El caso de Luccin es curioso. Hasta el momento, se le puede encajar dentro de ese grupo de futbolistas que demuestran en los entrenamientos estar un peldaño por encima del resto, pero luego decepcionan cuando llega el domingo. Con la excusa de dar ‘equilibrio’ al equipo, no participó en la elaboración del juego y se limitó a tocar sin generar peligro. Su valía es evidente, pero debe involucrarse mucho más en las labores de creación. 

No obstante, de sus botas saldría la mejor ocasión durante los primeros cuarenta y cinco minutos. Una falta de Lopo sobre Lacen en la media luna del área fue ejecutada magistralmente por el ex jugador del Zaragoza. Desgraciadamente, el esférico se estrelló en el poste. De esta forma se ponía fin a una primera mitad donde los guardametas de ambos equipos llegaron a la caseta sin haber tenido que intervenir.

En esta ocasión, Muñiz disponía de muchas posibilidades en el banquillo para revitalizar al equipo.
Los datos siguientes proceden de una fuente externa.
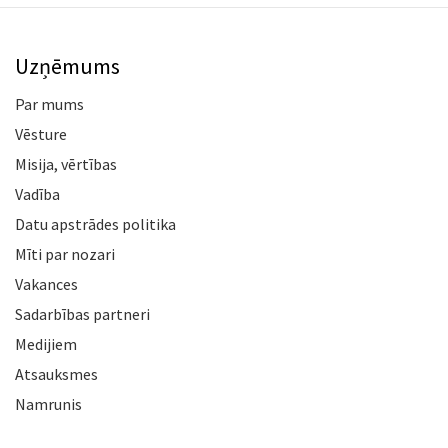
Uzņēmums
Par mums
Vēsture
Misija, vērtības
Vadība
Datu apstrādes politika
Mīti par nozari
Vakances
Sadarbības partneri
Medijiem
Atsauksmes
Namrunis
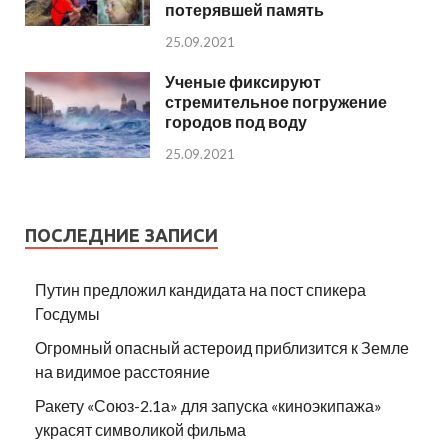
потерявшей память
25.09.2021
Ученые фиксируют
стремительное погружение
городов под воду
25.09.2021
ПОСЛЕДНИЕ ЗАПИСИ
Путин предложил кандидата на пост спикера
Госдумы
Огромный опасный астероид приблизится к Земле
на видимое расстояние
Ракету «Союз-2.1а» для запуска «киноэкипажа»
украсят символикой фильма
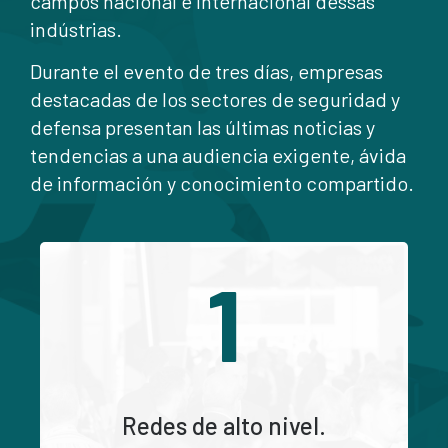
campos nacional e internacional dessas
indústrias.
Durante el evento de tres días, empresas
destacadas de los sectores de seguridad y
defensa presentan las últimas noticias y
tendencias a una audiencia exigente, ávida
de información y conocimiento compartido.
1
Redes de alto nivel.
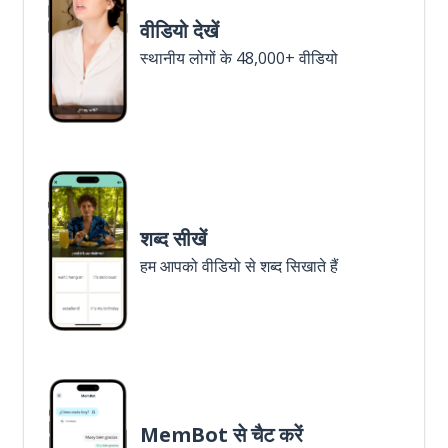
वीडियो देखें
स्थानीय लोगों के 48,000+ वीडियो
शब्द सीखें
हम आपको वीडियो से शब्द सिखाते हैं
MemBot से चैट करें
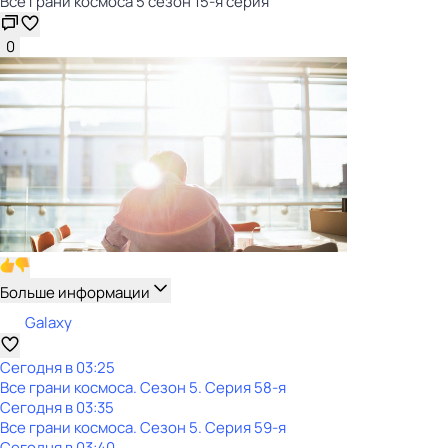
Все грани космоса 5 сезон 15-я серия
0
Больше информации
Galaxy
Сегодня в 03:25
Все грани космоса
. Сезон 5
. Серия 58-я
Сегодня в 03:35
Все грани космоса
. Сезон 5
. Серия 59-я
Сегодня в 03:40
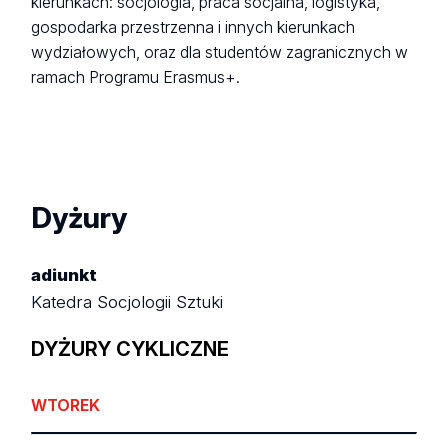
kierunkach: socjologia, praca socjalna, logistyka,
gospodarka przestrzenna i innych kierunkach
wydziałowych, oraz dla studentów zagranicznych w
ramach Programu Erasmus+.
Dyżury
adiunkt
Katedra Socjologii Sztuki
DYŻURY CYKLICZNE
WTOREK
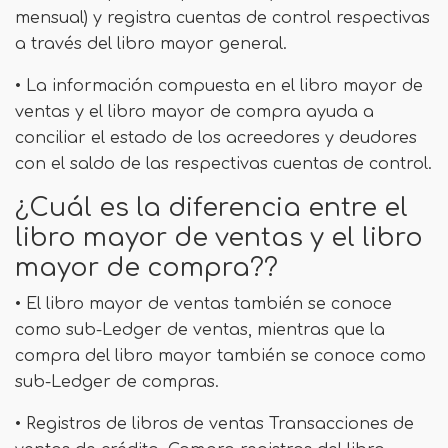
mensual) y registra cuentas de control respectivas
a través del libro mayor general.
• La información compuesta en el libro mayor de
ventas y el libro mayor de compra ayuda a
conciliar el estado de los acreedores y deudores
con el saldo de las respectivas cuentas de control.
¿Cuál es la diferencia entre el
libro mayor de ventas y el libro
mayor de compra??
• El libro mayor de ventas también se conoce
como sub-Ledger de ventas, mientras que la
compra del libro mayor también se conoce como
sub-Ledger de compras.
• Registros de libros de ventas Transacciones de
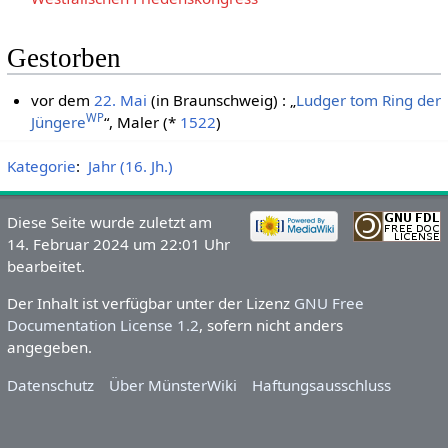
Gestorben
vor dem
22. Mai
(in Braunschweig) : „
Ludger tom Ring der
WP
Jüngere
“, Maler (*
1522
)
Kategorie
:
Jahr (16. Jh.)
Diese Seite wurde zuletzt am
14. Februar 2024 um 22:01 Uhr
bearbeitet.
Der Inhalt ist verfügbar unter der Lizenz
GNU Free
Documentation License 1.2
, sofern nicht anders
angegeben.
Datenschutz
Über MünsterWiki
Haftungsausschluss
En primer lugar dio entrada a Mohamed Tchité en lugar de un gris Juanjo, que estuvo mucho menos incisivo de lo que acostumbra habitualmente el de Ontaneda. 

El segundo cambio provocó los primeros pitos a una decisión técnica de Muñiz. Munitis sustituyó a Pereira y la grada no aprobó el conservadurismo del asturiano, cuando esperaba que fuera Valera el que abandonase el terreno de juego. Los cambios evidenciaron que los problemas del Racing ayer no estaban en la punta de ataque, porque el choque continuó por los mismos derroteros. Si acaso se decantó para los visitantes, merced a dos acciones casi consecutivas de Juan Rodríguez y Riki.

Si apenas unos minutos antes el público había cuestionado el segundo cambio de Muñiz, esa crítica se invirtió en satisfacción por la entrada de Colsa en lugar de Pinillos. Cambio de sistema, con un 4-3-3, donde Valera retrasó su demarcación, se formó un trivote en la medular, Tchité se quedó sólo en punta, mientras Munitis y Serrano se ubicaron en las bandas. 

De esta forma, Muñiz trataba de dar un golpe de timón a una situación que se había comprometido conforme el partido se acercaba a su fin. Y es que el Deportivo era el que daba mayor sensación de peligro, como así lo demostró el disparo al larguero obra de Juan Rodríguez. No obstante, la emoción, si es que se puede utilizar este calificativo para referirse al partido de ayer, la dejaron para el final. Luccin fue expulsado por doble amonestación, y cada bando disfrutó de una ocasión para marcar, poniendo el punto y final a un partido deplorable.